● **Problem requirements**:
Which lines in the entries below contain the word "values"? Copy each such line in full.

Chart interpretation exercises
____________
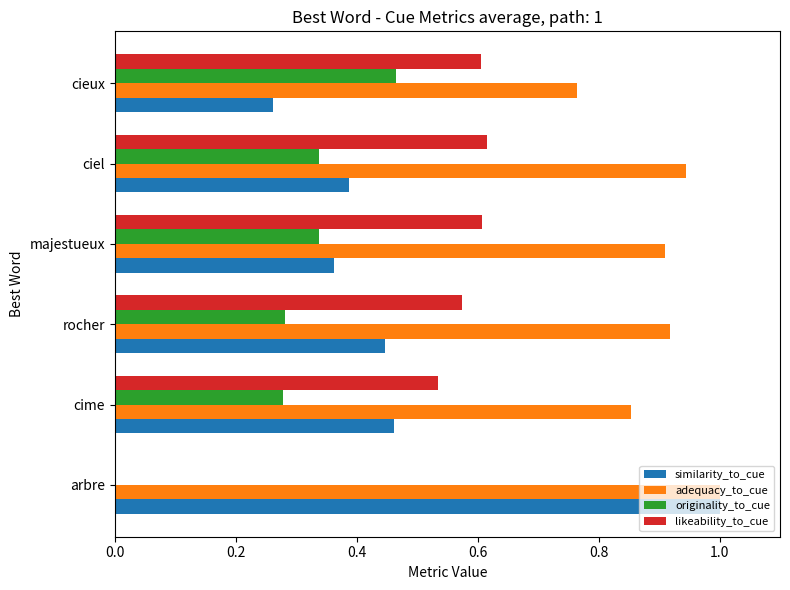

What is the sum of all adequacy_to_cue values?

5.4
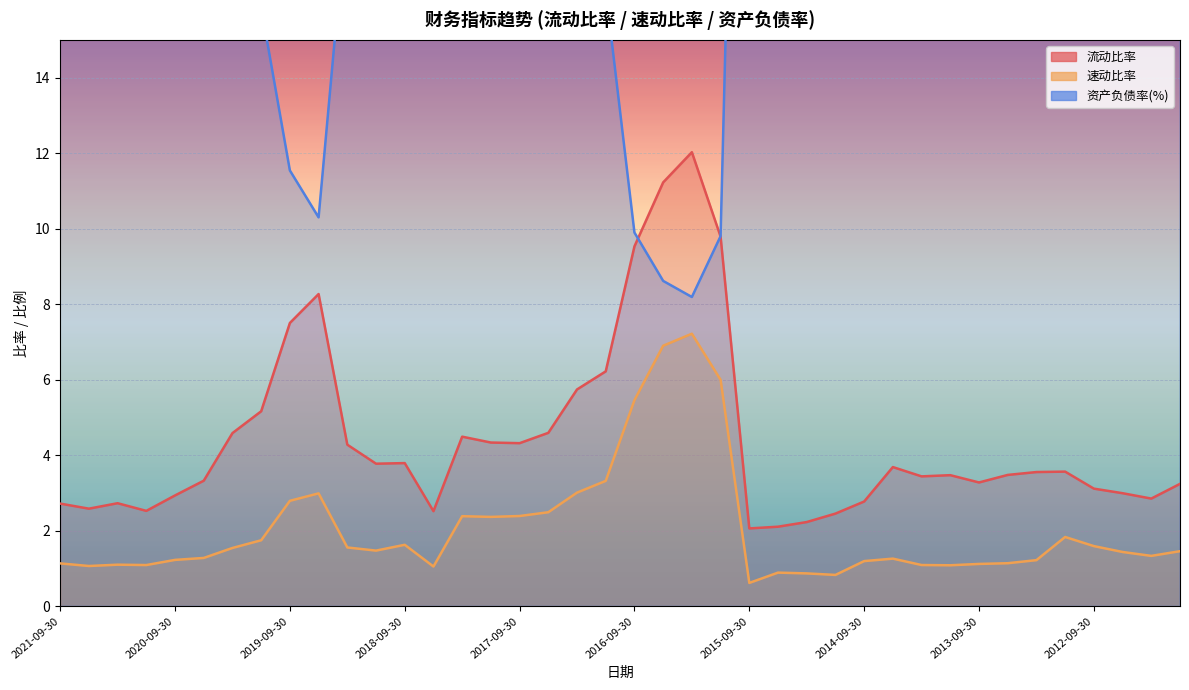

Reading left to right, list all the values displayed in this chart.

流动比率: 2021-09-30=2.7	2021-06-30=2.6	2021-03-31=2.7	2020-12-31=2.5	2020-09-30=2.9	2020-06-30=3.3	2020-03-31=4.6	2019-12-31=5.2	2019-09-30=7.5	2019-06-30=8.3	2019-03-31=4.3	2018-12-31=3.8	2018-09-30=3.8	2018-06-30=2.5	2018-03-31=4.5	2017-12-31=4.3	2017-09-30=4.3	2017-06-30=4.6	2017-03-31=5.7	2016-12-31=6.2	2016-09-30=9.5	2016-06-30=11.2	2016-03-31=12.0	2015-12-31=9.8	2015-09-30=2.1	2015-06-30=2.1	2015-03-31=2.2	2014-12-31=2.5	2014-09-30=2.8	2014-06-30=3.7	2014-03-31=3.4	2013-12-31=3.5	2013-09-30=3.3	2013-06-30=3.5	2013-03-31=3.6	2012-12-31=3.6	2012-09-30=3.1	2012-06-30=3.0	2012-03-31=2.9	2011-12-31=3.2
速动比率: 2021-09-30=1.1	2021-06-30=1.1	2021-03-31=1.1	2020-12-31=1.1	2020-09-30=1.2	2020-06-30=1.3	2020-03-31=1.5	2019-12-31=1.7	2019-09-30=2.8	2019-06-30=3.0	2019-03-31=1.6	2018-12-31=1.5	2018-09-30=1.6	2018-06-30=1.1	2018-03-31=2.4	2017-12-31=2.4	2017-09-30=2.4	2017-06-30=2.5	2017-03-31=3.0	2016-12-31=3.3	2016-09-30=5.5	2016-06-30=6.9	2016-03-31=7.2	2015-12-31=6.0	2015-09-30=0.6	2015-06-30=0.9	2015-03-31=0.9	2014-12-31=0.8	2014-09-30=1.2	2014-06-30=1.3	2014-03-31=1.1	2013-12-31=1.1	2013-09-30=1.1	2013-06-30=1.1	2013-03-31=1.2	2012-12-31=1.8	2012-09-30=1.6	2012-06-30=1.4	2012-03-31=1.3	2011-12-31=1.5
资产负债率(%): 2021-09-30=32.2	2021-06-30=33.3	2021-03-31=31.0	2020-12-31=33.6	2020-09-30=28.6	2020-06-30=25.1	2020-03-31=18.0	2019-12-31=15.9	2019-09-30=11.5	2019-06-30=10.3	2019-03-31=18.7	2018-12-31=21.4	2018-09-30=21.5	2018-06-30=32.4	2018-03-31=18.8	2017-12-31=19.5	2017-09-30=19.7	2017-06-30=19.1	2017-03-31=16.9	2016-12-31=16.3	2016-09-30=9.9	2016-06-30=8.6	2016-03-31=8.2	2015-12-31=9.8	2015-09-30=40.0	2015-06-30=39.4	2015-03-31=36.6	2014-12-31=33.3	2014-09-30=29.7	2014-06-30=24.0	2014-03-31=25.9	2013-12-31=26.2	2013-09-30=27.6	2013-06-30=27.5	2013-03-31=29.2	2012-12-31=30.3	2012-09-30=33.4	2012-06-30=32.4	2012-03-31=33.8	2011-12-31=32.3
____________
● **Output below**:
What is the sum of all adequacy_to_cue values?
Reading left to right, list all the values displayed in this chart.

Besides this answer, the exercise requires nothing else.